There’s an interesting new study out on human evolution: apparently, driven by increasing population size and migration, it has speeded up in the past 50,000 years. (The New York Times coverage is here; Scientific American‘s is here.) I confess that I’m mildly curious about how surging presidential candidate Mike Huckabee and the other “God made it all in seven days” GOP candidates respond to this… if they do at all.
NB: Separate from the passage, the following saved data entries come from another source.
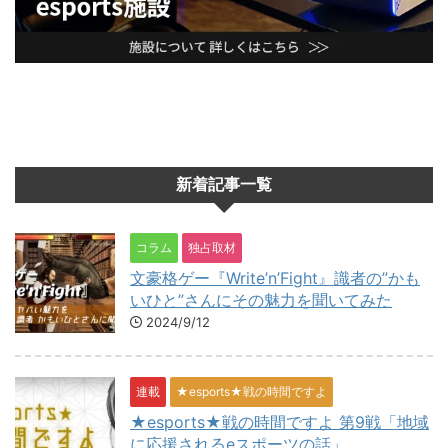
新着記事一覧
コラム
独占取材
文豪格ゲー『Write’n’Fight』識者の”かも
いひと”さんにその魅力を聞いてみた
2024/9/12
連載
★esports★戦の時間ですよ
★esports★戦の時間ですよ 第9戦「地域
に応援されるeスポーツの話」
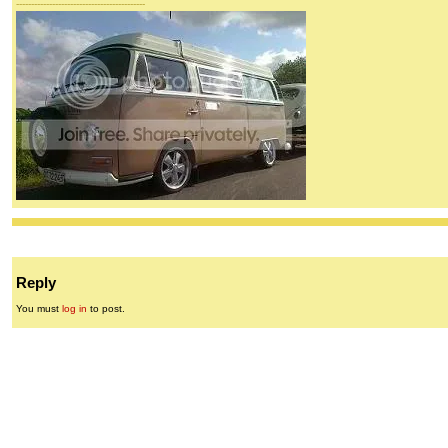
-------------------------------------------
Reply
You must
log in
to post.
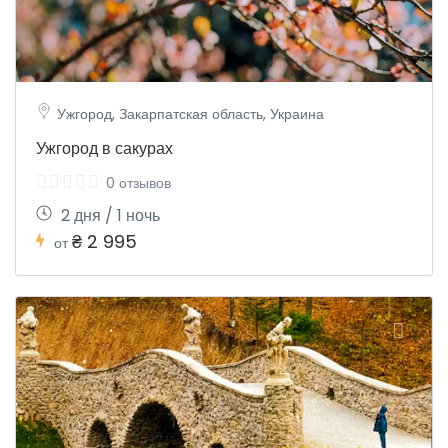
Ужгород, Закарпатская область, Украина
Ужгород в сакурах
0 отзывов
2 дня / 1 ночь
₴ 2 995
от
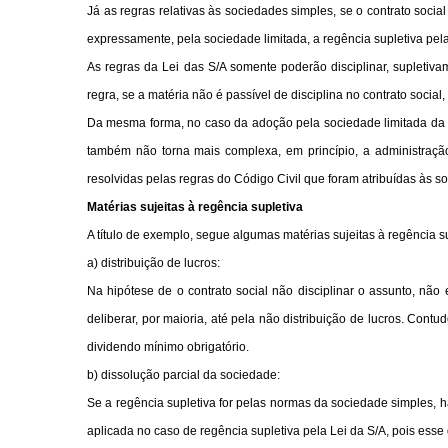
Já as regras relativas às sociedades simples, se o contrato socia
expressamente, pela sociedade limitada, a regência supletiva pe
As regras da Lei das S/A somente poderão disciplinar, supletiv
regra, se a matéria não é passível de disciplina no contrato soci
Da mesma forma, no caso da adoção pela sociedade limitada da r
também não torna mais complexa, em princípio, a administração
resolvidas pelas regras do Código Civil que foram atribuídas às s
Matérias sujeitas à regência supletiva
A título de exemplo, segue algumas matérias sujeitas à regência 
a) distribuição de lucros:
Na hipótese de o contrato social não disciplinar o assunto, não
deliberar, por maioria, até pela não distribuição de lucros. Contu
dividendo mínimo obrigatório.
b) dissolução parcial da sociedade:
Se a regência supletiva for pelas normas da sociedade simples, h
aplicada no caso de regência supletiva pela Lei da S/A, pois ess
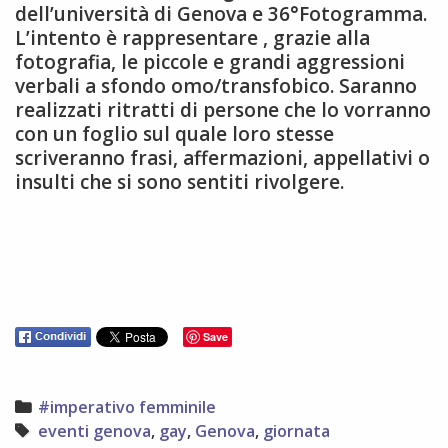
dell’università di Genova e 36°Fotogramma.
L’intento è rappresentare , grazie alla
fotografia, le piccole e grandi aggressioni
verbali a sfondo omo/transfobico. Saranno
realizzati ritratti di persone che lo vorranno
con un foglio sul quale loro stesse
scriveranno frasi, affermazioni, appellativi o
insulti che si sono sentiti rivolgere.
Save
Categories
#imperativo femminile
Tags
eventi genova
,
gay
,
Genova
,
giornata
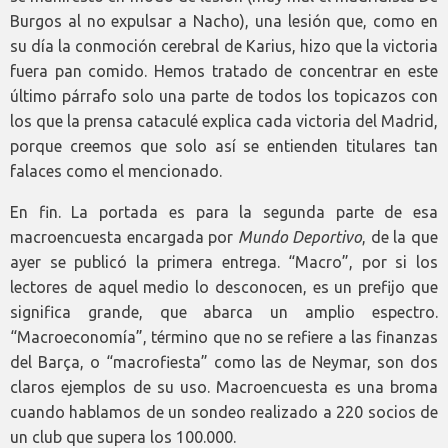
Burgos al no expulsar a Nacho), una lesión que, como en
su día la conmoción cerebral de Karius, hizo que la victoria
fuera pan comido. Hemos tratado de concentrar en este
último párrafo solo una parte de todos los topicazos con
los que la prensa cataculé explica cada victoria del Madrid,
porque creemos que solo así se entienden titulares tan
falaces como el mencionado.
En fin. La portada es para la segunda parte de esa
macroencuesta encargada por
Mundo Deportivo
, de la que
ayer se publicó la primera entrega. “Macro”, por si los
lectores de aquel medio lo desconocen, es un prefijo que
significa grande, que abarca un amplio espectro.
“Macroeconomía”, término que no se refiere a las finanzas
del Barça, o “macrofiesta” como las de Neymar, son dos
claros ejemplos de su uso. Macroencuesta es una broma
cuando hablamos de un sondeo realizado a 220 socios de
un club que supera los 100.000.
But I’m more intrigued by the last part of the Scientific American story, which, in an oddly positivist way, suggests that our genes hold the secrets of our history.
Here’s the relevant bit:
But the history of humanity is beginning to be read out from our genes, thanks to a detailed knowledge of the thousands of them that have evolved recently. “We’re going to be classifying these by functional categories and looking for matches between genetic changes and historic and archaeological changes in diet, skeletal form, disease and many other things,” Hawks says. “We think we will be able to find some of the genetic changes that drove human population growth and migrations—the broad causes of human history.”
Is that what history is? Broad causes? Migration and population growth? I suppose that we must understand these things if we are to understand humanity’s origins and dispersion, but I am more interested in the history of human consciousness: how people thought, what they felt, how they reacted to the world and people around them. Our genes (of course) shape our ability to think, feel, and react, but the content of those thoughts, feelings, and reactions matters. These aren’t incompatible things, and the author of the piece isn’t suggesting that we ignore culture. But as we unlock more of the secrets of our genes, we are increasingly tempted to ascribe all sorts of things to genes, and to ignore the importance of human consciousness and volition.